What to produce >> From the listing below, give again exactly the lines from the line with "root of tail: (550, 225)" to the line with "left back paw: (396, 336)", ends included, without any pictures.

----

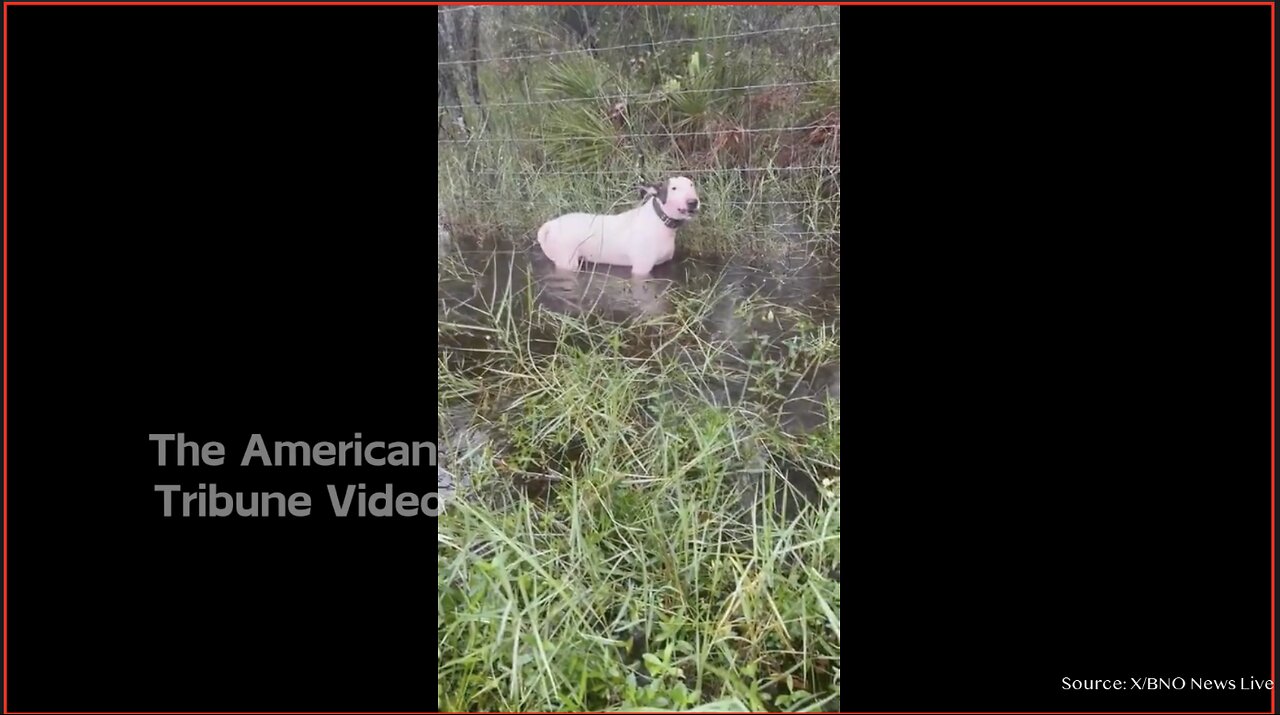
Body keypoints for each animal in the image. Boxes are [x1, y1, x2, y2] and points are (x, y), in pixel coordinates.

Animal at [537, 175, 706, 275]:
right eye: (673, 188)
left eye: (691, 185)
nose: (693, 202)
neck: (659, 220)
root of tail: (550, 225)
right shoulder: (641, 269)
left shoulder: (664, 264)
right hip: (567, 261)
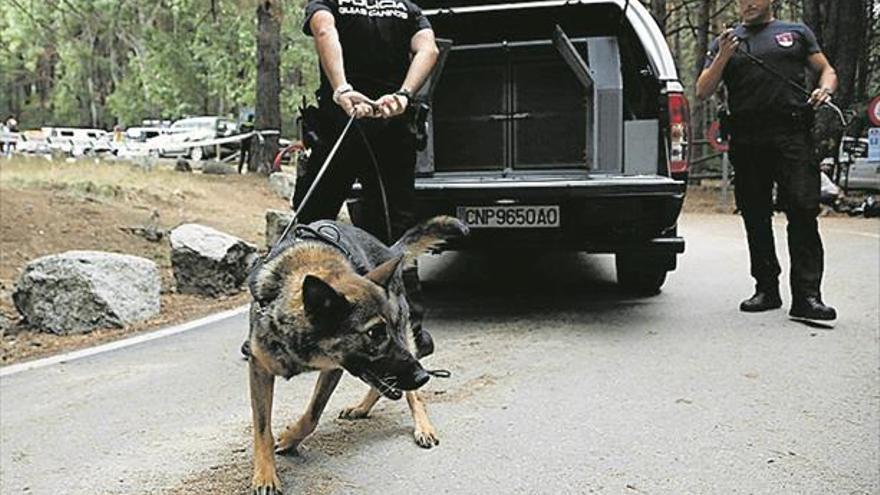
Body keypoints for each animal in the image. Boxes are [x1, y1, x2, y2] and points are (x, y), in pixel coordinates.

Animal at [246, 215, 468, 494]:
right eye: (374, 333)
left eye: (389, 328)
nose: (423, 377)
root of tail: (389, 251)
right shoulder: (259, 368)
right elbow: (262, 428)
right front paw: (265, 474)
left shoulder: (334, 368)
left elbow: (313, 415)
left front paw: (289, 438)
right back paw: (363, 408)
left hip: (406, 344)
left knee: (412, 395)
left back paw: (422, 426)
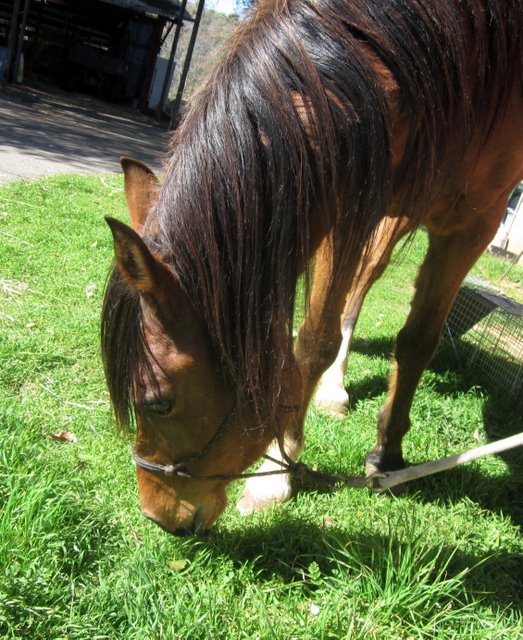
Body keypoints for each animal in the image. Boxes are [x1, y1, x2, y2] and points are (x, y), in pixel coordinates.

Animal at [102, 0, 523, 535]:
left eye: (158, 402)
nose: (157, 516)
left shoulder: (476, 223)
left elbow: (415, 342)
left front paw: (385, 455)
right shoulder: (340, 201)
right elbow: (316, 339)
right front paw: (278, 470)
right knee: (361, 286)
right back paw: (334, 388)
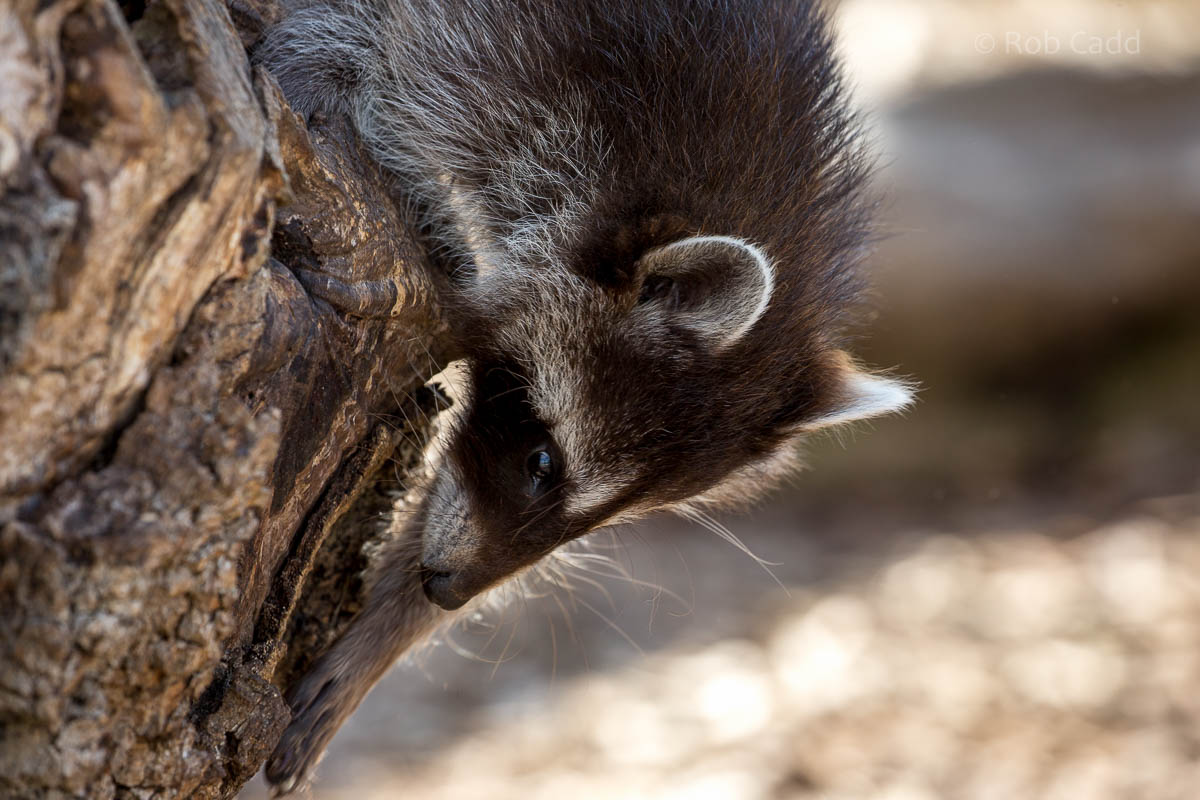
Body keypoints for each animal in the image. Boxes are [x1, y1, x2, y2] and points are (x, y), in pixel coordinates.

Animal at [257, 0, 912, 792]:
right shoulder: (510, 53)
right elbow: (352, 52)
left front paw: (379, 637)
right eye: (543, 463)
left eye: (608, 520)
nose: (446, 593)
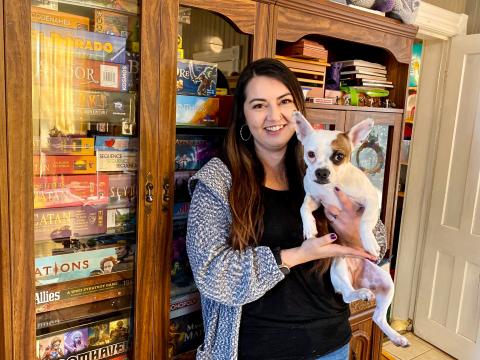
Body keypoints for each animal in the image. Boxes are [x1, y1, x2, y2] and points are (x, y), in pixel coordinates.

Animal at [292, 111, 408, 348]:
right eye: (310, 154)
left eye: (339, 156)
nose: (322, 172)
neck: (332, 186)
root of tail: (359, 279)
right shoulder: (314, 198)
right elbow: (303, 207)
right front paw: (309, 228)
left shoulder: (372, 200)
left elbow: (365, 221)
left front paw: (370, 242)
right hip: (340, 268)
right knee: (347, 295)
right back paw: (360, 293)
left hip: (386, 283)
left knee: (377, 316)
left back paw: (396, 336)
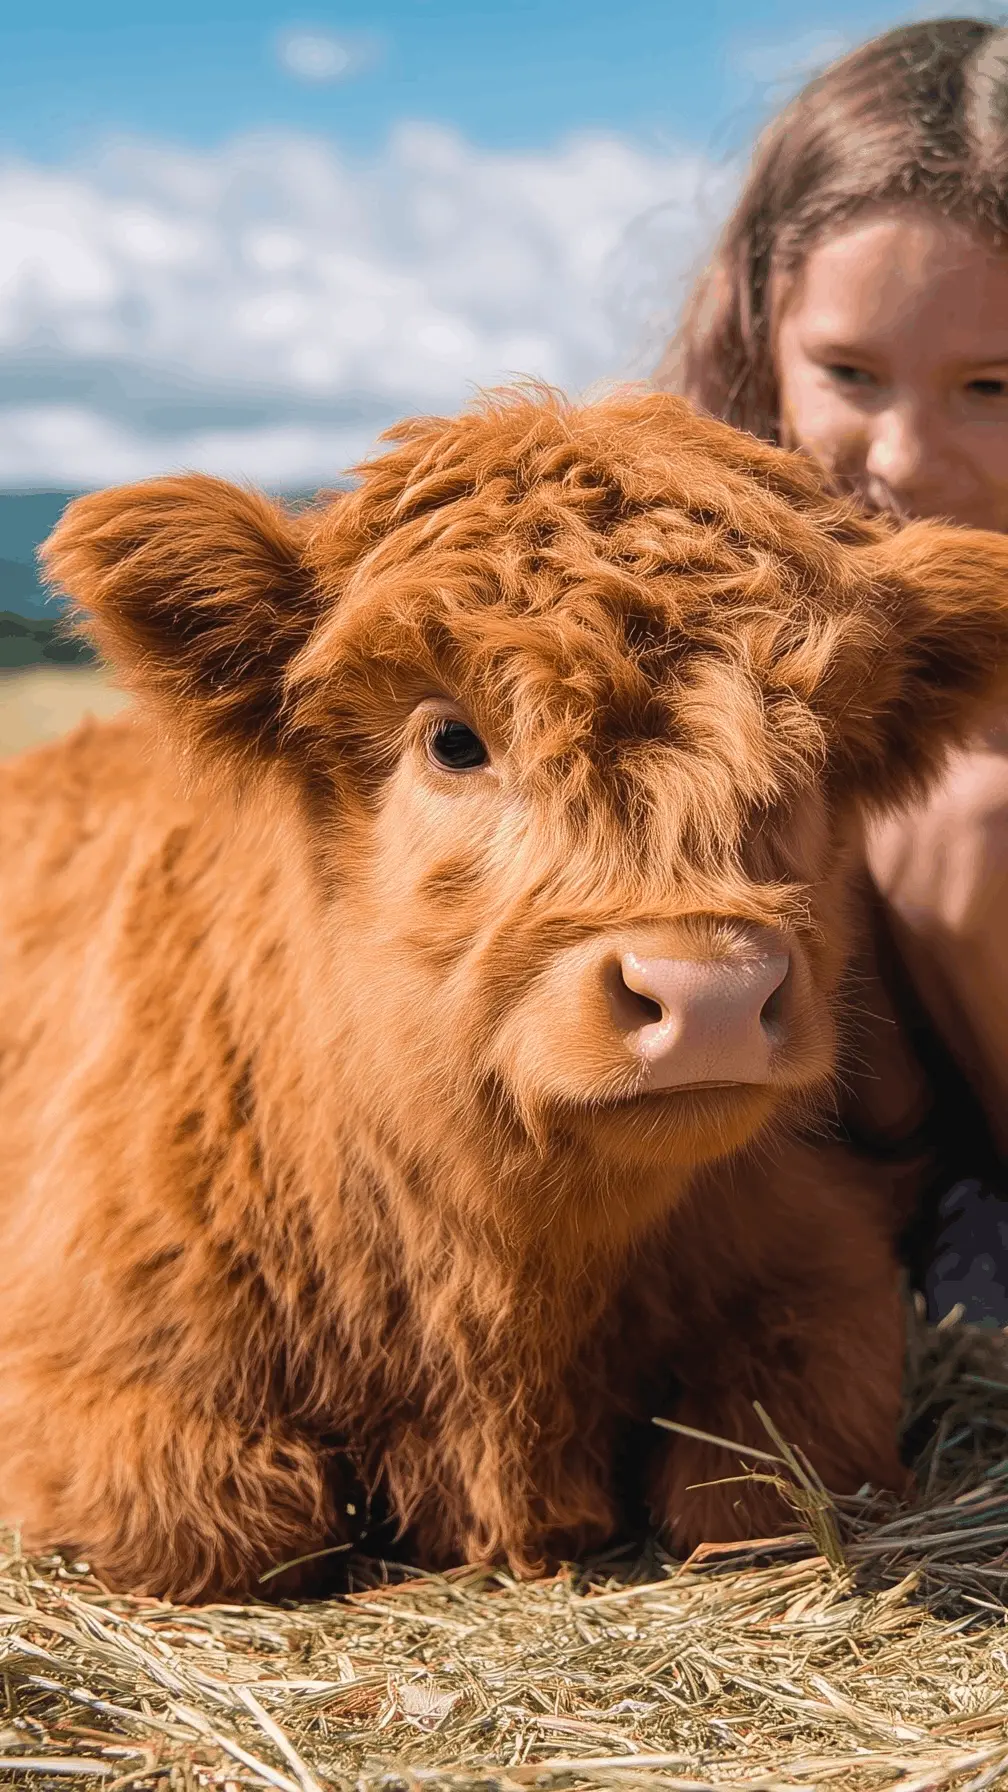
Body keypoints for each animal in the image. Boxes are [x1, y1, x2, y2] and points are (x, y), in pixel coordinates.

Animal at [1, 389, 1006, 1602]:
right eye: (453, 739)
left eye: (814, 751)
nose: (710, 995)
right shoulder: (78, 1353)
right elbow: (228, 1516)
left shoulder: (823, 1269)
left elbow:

----

Answer >>
root of tail: (550, 225)
right shoulder: (641, 269)
left shoulder: (664, 264)
right hip: (567, 261)
Body keypoints for each animal in the image. Boxes are [x1, y1, x2, y2] and points are (x, y), in pixel coordinates.

Animal at [246, 215, 468, 494]:
right eye: (374, 333)
left eye: (389, 328)
nose: (423, 377)
root of tail: (389, 251)
right shoulder: (259, 368)
right elbow: (262, 428)
right front paw: (265, 474)
left shoulder: (334, 368)
left elbow: (313, 415)
left front paw: (289, 438)
right back paw: (363, 408)
left hip: (406, 344)
left knee: (412, 395)
left back paw: (422, 426)
Body keypoints for each animal in the image. Boxes are [x1, y1, x2, y2] and points are (x, y), in pixel coordinates.

Animal at [102, 0, 523, 535]:
left eye: (158, 402)
nose: (157, 516)
left shoulder: (476, 223)
left elbow: (415, 342)
left front paw: (385, 455)
right shoulder: (340, 201)
right elbow: (316, 339)
right front paw: (278, 470)
right knee: (361, 286)
right back paw: (334, 388)
Body keypoints for each animal in the image. Boxes are [x1, y1, x2, y2] and points are (x, y), in pixel coordinates.

Animal at [257, 0, 912, 792]:
right shoulder: (510, 53)
right elbow: (352, 52)
left front paw: (379, 637)
right eye: (543, 463)
left eye: (608, 520)
nose: (446, 593)
Body keypoints for each animal in the image. Boxes are [x1, y1, x2, y2] and points are (x, y), in pixel coordinates.

Animal at [292, 111, 408, 348]:
right eye: (310, 154)
left eye: (339, 156)
nose: (322, 172)
neck: (332, 186)
root of tail: (359, 279)
right shoulder: (314, 198)
right elbow: (303, 207)
right front paw: (309, 228)
left shoulder: (372, 200)
left elbow: (365, 221)
left front paw: (370, 242)
right hip: (340, 268)
right knee: (347, 295)
right back paw: (360, 293)
left hip: (386, 283)
left knee: (377, 316)
left back paw: (396, 336)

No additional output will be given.